## Given records
***

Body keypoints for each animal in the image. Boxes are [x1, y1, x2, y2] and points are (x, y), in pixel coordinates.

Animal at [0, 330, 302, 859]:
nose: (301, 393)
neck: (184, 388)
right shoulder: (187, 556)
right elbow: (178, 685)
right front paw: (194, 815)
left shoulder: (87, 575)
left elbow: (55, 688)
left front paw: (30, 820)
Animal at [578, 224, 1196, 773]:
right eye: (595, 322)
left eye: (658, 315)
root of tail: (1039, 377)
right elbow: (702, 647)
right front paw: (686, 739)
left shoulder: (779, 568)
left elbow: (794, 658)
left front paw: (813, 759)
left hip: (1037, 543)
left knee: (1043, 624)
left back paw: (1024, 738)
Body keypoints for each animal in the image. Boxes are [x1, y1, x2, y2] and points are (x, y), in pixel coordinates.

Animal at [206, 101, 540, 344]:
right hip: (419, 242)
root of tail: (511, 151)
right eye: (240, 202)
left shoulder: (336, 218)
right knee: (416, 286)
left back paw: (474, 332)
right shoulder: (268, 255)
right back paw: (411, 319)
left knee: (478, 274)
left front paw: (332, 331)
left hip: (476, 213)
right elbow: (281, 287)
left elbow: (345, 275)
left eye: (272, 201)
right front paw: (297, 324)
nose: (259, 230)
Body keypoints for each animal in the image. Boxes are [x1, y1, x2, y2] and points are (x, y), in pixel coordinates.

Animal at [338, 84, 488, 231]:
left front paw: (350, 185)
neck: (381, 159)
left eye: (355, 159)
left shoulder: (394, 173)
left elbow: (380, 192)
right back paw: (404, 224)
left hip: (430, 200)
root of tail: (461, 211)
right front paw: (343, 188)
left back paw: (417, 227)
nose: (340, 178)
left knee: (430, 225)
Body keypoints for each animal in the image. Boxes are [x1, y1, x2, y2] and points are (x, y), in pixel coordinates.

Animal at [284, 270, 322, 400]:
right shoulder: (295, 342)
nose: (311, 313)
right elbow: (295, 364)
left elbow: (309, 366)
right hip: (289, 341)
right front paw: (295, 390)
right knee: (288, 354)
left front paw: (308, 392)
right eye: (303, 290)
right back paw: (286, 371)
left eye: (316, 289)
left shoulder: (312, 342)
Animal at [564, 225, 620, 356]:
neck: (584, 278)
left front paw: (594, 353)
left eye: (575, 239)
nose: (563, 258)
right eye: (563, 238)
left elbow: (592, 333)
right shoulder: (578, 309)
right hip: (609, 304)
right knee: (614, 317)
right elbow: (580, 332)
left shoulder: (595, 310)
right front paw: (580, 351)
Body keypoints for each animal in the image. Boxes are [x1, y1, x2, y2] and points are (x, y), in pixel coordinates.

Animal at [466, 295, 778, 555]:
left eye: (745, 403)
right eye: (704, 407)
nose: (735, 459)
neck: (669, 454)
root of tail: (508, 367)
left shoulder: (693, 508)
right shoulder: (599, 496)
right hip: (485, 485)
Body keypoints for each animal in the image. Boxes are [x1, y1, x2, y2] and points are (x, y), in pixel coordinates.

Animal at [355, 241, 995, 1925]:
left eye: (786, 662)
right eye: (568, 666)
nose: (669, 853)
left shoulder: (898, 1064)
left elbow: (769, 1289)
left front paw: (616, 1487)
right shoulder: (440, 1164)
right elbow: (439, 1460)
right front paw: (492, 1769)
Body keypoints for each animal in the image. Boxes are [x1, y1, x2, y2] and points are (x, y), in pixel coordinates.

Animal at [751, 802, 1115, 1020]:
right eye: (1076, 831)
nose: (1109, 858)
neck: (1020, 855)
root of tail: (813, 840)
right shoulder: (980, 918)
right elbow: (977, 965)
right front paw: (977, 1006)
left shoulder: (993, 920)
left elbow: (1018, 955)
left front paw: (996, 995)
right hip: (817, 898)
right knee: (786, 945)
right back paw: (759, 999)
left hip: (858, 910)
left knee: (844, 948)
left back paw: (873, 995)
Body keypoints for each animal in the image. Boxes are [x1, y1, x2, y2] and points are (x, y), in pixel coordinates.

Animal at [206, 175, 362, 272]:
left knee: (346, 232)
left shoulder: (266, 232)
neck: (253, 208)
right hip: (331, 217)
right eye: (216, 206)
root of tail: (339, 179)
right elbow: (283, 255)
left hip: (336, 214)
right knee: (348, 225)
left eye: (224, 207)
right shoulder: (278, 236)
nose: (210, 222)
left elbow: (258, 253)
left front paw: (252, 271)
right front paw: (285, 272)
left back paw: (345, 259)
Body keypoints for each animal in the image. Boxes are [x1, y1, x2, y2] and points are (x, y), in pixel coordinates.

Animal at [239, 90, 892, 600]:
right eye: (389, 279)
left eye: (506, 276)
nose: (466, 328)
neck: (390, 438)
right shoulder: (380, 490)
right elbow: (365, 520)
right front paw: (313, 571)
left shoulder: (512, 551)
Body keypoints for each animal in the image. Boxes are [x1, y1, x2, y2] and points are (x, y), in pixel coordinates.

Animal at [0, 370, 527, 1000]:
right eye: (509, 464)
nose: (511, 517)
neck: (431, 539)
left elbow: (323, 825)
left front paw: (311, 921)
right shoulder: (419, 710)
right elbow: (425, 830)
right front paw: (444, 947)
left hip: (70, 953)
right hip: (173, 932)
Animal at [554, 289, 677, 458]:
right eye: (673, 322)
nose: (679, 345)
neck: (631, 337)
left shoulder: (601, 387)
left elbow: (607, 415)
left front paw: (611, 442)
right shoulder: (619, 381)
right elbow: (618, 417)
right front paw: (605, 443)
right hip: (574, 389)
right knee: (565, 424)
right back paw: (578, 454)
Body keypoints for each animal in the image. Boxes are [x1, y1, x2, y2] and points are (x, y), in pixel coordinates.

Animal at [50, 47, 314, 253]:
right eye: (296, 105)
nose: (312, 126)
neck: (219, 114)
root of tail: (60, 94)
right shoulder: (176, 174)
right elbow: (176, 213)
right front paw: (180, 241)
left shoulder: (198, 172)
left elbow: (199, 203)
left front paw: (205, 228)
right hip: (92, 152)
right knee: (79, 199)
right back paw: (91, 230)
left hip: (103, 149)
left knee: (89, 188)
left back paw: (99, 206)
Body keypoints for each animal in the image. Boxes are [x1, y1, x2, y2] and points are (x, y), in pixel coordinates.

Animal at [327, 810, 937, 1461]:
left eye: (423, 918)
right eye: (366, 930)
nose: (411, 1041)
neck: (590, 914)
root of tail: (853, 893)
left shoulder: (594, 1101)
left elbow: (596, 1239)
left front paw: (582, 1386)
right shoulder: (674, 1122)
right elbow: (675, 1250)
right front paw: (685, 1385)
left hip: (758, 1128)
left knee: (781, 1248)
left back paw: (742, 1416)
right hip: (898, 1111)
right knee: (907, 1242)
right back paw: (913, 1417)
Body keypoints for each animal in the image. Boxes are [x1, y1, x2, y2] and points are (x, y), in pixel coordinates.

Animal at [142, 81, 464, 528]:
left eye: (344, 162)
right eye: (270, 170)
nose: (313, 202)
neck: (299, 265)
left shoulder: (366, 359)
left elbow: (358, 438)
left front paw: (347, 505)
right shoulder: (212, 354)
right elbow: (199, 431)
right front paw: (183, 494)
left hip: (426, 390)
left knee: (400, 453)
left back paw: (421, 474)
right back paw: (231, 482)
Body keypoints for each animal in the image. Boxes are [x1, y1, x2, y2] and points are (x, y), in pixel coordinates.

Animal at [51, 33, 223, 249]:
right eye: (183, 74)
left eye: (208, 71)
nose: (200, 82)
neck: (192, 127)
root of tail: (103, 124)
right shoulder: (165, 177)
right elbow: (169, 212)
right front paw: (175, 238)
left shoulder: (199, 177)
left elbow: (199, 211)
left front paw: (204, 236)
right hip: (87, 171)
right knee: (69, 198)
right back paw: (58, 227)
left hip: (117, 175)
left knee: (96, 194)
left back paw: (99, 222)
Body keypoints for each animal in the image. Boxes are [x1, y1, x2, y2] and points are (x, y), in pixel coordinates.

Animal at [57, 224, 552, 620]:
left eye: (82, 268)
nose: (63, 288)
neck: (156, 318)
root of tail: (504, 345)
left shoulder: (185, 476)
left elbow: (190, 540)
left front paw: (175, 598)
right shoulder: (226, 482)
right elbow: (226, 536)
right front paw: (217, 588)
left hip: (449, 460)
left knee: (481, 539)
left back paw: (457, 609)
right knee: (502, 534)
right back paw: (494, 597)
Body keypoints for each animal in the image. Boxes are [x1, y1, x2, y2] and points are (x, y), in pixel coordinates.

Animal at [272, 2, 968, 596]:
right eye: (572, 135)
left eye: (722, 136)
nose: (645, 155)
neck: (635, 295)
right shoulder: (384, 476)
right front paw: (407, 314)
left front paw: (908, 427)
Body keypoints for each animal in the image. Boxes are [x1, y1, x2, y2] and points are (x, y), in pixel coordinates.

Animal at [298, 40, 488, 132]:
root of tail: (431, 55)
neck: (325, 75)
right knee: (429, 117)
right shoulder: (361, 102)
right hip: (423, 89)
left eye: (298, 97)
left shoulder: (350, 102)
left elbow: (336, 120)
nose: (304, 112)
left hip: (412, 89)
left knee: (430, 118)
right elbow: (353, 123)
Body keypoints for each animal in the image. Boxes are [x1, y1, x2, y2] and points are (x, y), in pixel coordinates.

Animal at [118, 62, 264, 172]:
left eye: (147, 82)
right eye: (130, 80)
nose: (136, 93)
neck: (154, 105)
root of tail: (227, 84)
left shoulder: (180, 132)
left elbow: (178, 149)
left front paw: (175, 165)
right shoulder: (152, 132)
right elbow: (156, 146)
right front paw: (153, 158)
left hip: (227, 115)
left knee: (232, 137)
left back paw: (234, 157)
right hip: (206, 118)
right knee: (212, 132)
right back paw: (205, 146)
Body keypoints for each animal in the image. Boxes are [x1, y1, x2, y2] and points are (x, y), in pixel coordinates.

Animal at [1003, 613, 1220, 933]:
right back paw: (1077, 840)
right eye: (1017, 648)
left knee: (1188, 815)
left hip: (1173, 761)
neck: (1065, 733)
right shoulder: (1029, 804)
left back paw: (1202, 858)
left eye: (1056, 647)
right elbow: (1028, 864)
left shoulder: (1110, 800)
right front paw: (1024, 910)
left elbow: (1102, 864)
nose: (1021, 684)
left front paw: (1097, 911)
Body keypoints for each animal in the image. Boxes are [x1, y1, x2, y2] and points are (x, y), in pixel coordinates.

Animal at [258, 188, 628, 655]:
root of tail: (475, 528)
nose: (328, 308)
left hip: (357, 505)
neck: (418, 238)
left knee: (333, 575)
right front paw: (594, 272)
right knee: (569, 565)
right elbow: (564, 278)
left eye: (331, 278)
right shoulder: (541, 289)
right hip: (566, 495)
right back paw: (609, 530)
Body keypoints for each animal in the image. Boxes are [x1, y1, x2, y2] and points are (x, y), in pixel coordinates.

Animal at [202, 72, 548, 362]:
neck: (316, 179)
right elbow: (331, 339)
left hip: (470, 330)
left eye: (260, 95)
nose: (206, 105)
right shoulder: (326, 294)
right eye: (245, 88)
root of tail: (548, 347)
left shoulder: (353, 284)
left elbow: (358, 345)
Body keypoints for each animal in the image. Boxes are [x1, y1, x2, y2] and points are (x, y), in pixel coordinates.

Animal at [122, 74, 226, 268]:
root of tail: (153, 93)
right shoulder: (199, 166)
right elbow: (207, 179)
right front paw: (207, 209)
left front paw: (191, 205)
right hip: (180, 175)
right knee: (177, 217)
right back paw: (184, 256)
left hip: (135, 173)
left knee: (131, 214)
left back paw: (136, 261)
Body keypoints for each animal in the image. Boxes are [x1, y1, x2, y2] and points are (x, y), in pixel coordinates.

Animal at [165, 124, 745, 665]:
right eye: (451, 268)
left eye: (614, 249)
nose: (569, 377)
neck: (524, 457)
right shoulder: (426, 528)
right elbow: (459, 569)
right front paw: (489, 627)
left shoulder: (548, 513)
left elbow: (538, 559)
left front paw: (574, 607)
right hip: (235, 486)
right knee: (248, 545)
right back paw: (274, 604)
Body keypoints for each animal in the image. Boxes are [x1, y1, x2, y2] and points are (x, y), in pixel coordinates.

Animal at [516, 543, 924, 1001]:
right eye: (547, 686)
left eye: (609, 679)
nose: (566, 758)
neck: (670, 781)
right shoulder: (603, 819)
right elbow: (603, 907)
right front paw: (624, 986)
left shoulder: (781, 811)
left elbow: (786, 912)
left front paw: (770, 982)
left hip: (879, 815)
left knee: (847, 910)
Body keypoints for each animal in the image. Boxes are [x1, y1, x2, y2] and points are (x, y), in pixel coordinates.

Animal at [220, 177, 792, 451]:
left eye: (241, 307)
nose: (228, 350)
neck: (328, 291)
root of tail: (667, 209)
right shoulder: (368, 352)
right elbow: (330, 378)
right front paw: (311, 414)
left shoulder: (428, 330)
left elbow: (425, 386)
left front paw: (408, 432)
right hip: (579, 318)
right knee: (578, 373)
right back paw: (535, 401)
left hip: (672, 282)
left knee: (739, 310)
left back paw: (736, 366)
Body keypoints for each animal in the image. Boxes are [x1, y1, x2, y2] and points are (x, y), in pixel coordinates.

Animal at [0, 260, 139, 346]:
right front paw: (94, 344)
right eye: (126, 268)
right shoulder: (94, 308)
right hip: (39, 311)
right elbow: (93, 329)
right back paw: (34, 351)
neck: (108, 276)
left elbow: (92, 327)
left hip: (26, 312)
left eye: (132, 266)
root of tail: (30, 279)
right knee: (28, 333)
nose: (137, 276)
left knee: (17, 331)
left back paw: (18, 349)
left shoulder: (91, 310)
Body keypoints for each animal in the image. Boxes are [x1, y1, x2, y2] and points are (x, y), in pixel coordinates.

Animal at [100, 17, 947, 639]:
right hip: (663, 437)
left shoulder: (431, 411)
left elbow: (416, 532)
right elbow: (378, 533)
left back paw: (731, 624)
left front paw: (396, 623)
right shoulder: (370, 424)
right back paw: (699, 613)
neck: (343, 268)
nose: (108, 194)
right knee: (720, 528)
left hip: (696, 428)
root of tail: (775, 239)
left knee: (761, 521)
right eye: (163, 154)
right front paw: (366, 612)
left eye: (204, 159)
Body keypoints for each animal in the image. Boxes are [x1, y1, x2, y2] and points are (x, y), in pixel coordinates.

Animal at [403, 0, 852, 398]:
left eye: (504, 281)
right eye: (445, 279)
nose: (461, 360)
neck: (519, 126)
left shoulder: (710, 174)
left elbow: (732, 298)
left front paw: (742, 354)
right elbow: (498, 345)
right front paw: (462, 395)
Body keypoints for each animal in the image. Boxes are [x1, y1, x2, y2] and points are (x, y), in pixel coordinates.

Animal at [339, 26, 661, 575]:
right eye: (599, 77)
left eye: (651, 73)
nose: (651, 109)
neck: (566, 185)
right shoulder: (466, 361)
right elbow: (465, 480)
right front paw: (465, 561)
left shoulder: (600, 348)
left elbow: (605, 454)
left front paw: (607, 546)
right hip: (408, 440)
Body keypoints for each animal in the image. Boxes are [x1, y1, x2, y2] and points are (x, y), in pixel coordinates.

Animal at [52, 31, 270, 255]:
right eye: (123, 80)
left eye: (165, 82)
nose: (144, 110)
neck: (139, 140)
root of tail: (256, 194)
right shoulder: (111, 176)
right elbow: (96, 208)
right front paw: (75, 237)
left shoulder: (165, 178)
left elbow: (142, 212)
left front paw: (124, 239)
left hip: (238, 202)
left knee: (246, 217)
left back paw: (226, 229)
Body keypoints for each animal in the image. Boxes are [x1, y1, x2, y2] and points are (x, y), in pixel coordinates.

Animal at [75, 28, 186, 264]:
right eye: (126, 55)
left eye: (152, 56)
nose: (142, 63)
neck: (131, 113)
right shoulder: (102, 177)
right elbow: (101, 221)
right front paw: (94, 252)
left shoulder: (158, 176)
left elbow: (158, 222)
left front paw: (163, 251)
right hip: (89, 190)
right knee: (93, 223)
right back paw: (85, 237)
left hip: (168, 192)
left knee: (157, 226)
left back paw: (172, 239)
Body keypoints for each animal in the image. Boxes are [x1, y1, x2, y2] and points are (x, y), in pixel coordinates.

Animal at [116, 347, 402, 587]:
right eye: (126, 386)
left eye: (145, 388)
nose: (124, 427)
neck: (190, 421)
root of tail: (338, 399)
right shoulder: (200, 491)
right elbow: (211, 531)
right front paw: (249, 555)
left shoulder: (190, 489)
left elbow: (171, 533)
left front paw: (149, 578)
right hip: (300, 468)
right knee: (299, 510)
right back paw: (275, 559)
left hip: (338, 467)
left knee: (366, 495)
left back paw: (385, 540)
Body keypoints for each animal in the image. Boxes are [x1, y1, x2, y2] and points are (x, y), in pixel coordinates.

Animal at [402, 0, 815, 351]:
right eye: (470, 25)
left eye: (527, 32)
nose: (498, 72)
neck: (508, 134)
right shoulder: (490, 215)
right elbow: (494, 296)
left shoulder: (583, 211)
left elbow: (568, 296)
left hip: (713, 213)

***

## Your task
Please print the material above exactly as it appears, from its first line through the line containing "left elbow: (794, 658)", inclusive, and stop there.

## Exercise solution
Body keypoints for each animal in the image. Boxes are [x1, y1, x2, y2] and points are (x, y), in pixel coordinates.

Animal at [0, 330, 302, 859]:
nose: (301, 393)
neck: (184, 388)
right shoulder: (187, 556)
right elbow: (178, 685)
right front paw: (194, 815)
left shoulder: (87, 575)
left elbow: (55, 688)
left front paw: (30, 820)
Animal at [578, 224, 1196, 773]:
right eye: (595, 322)
left eye: (658, 315)
root of tail: (1039, 377)
right elbow: (702, 647)
right front paw: (686, 739)
left shoulder: (779, 568)
left elbow: (794, 658)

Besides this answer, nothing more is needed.